Das Spiel der Freckenhorster wurde allerdings nicht präziser. Soest lauerte weiter auf Fehler und wurde in der 36. Minute erneut beschenkt. Eine Flanke von links versenkte Mario Jurss. Nach dem Wechsel erhöhten die Hausherren das Risiko, entblößten die Abwehr und versuchten mit hohen Bällen zum Erfolg zu kommen. „Das ist zwar nicht meine Philosophie, war aber die einzige Möglichkeit, um noch zum Erfolg zu kommen“, erklärte Franz-Pohlmann. Zunächst schien seine Taktik aufzugehen.

Schubert verkürzt

Fünf Minuten nach der Pause verkürzte Stan Schubert auf 1:2. Der TUS war am Drücker, Soest konnte sich kaum noch befreien. Eine Viertelstunde vor Schluss wurden die Gesichter am Feidiek aber lang und länger.
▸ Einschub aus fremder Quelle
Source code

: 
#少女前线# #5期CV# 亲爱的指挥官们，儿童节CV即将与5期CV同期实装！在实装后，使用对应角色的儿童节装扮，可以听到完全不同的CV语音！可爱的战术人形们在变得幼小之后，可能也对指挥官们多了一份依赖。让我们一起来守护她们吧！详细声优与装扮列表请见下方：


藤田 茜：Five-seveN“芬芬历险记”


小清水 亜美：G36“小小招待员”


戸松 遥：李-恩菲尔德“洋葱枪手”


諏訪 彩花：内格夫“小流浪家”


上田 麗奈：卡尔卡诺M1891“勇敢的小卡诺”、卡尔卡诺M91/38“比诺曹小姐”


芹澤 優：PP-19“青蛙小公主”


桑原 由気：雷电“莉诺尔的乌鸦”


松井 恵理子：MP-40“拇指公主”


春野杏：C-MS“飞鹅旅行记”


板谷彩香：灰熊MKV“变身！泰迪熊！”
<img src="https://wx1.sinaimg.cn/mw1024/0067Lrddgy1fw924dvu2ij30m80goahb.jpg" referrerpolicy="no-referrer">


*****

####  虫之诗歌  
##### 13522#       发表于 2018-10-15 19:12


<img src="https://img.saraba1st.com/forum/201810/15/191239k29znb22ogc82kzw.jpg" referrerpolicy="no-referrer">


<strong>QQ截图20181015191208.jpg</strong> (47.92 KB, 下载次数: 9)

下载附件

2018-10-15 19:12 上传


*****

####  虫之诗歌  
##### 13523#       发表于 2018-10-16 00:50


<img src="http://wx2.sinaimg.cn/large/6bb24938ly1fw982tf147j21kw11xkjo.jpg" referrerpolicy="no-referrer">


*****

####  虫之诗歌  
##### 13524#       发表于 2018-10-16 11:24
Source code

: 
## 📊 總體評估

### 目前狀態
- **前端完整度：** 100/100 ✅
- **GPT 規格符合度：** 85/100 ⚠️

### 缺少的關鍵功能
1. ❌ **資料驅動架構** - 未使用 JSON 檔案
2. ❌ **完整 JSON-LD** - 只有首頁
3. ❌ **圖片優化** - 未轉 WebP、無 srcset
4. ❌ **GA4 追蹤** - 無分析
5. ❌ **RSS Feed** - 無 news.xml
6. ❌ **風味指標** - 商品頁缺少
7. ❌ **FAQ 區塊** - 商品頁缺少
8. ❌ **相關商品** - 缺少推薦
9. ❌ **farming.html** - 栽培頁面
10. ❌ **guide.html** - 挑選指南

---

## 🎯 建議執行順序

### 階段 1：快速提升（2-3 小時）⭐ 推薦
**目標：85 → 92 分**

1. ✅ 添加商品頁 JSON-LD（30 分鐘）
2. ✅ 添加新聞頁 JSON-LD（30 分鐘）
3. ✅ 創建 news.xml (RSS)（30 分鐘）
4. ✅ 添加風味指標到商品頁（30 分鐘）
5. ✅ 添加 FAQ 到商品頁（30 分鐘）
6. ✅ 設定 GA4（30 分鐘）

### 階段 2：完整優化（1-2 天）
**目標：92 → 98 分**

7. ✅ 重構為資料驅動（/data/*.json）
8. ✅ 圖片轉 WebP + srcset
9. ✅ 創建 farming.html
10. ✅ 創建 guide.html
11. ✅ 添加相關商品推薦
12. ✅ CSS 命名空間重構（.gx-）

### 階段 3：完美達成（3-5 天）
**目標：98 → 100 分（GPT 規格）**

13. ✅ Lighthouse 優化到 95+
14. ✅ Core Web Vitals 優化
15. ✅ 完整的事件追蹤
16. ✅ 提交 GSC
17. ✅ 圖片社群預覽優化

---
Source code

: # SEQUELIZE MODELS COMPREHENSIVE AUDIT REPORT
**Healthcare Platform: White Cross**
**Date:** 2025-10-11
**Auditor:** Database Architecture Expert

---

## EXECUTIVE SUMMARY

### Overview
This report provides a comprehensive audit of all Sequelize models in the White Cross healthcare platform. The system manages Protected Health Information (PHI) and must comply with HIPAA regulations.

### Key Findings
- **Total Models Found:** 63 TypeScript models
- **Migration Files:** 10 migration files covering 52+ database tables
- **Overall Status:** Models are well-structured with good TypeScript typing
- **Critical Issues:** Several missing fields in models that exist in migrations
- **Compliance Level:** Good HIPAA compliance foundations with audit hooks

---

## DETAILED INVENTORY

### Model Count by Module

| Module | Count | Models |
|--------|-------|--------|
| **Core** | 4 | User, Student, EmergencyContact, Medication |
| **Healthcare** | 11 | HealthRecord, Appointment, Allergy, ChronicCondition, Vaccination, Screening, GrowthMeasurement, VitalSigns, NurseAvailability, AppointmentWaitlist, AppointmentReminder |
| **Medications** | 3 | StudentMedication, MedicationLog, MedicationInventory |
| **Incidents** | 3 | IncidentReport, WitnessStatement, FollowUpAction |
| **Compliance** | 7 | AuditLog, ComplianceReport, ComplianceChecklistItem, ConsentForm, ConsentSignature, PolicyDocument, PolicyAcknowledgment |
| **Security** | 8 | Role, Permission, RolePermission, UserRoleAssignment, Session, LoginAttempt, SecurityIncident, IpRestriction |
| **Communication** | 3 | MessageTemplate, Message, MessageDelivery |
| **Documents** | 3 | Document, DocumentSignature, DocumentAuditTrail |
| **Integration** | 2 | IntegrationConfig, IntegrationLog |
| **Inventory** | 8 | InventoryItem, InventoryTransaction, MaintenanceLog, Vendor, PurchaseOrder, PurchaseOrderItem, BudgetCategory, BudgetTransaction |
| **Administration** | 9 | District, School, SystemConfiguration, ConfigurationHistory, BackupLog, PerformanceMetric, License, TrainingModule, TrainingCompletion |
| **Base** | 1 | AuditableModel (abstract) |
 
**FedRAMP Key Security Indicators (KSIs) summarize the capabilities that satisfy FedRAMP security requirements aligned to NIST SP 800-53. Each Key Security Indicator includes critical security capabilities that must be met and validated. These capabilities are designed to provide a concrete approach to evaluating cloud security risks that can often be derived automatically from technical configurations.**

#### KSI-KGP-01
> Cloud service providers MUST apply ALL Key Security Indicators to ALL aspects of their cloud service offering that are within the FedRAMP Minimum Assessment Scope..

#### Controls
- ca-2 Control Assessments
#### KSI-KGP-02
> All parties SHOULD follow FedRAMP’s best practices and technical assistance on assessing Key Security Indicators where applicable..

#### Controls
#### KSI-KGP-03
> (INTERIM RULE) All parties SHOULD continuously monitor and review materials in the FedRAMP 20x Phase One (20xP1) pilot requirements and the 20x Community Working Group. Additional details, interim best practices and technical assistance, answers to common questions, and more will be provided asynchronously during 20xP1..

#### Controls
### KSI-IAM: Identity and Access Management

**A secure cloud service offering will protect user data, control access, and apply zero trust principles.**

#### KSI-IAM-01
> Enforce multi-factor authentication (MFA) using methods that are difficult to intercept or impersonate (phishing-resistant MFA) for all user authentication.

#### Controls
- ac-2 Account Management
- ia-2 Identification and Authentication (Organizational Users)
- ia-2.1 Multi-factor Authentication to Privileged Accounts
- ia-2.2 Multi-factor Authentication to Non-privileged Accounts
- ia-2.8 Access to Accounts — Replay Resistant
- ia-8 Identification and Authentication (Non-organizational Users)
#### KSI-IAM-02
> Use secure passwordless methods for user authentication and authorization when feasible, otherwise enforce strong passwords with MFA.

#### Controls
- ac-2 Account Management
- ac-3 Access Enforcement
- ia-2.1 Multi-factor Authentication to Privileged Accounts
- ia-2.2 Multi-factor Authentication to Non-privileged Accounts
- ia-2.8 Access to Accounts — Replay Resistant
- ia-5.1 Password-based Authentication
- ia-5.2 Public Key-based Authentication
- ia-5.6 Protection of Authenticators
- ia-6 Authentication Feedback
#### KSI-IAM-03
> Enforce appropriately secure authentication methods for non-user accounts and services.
Torwart Hart wehrte zwar einen Schuss noch ab, doch der prallte vor die Füße von Jurss, der sich nicht lange bitten ließ. Der Jubel der Gäste war groß, doch die Rot-Weißen freuten sich zu früh. Ein Doppelschlag bescherte den Hausherren zumindest einen Punkt. Zunächst war Richard Beil erfolgreich (83.), ehe Finn Tünte das Leder aus 40 Metern ins Netz hämmerte (84.).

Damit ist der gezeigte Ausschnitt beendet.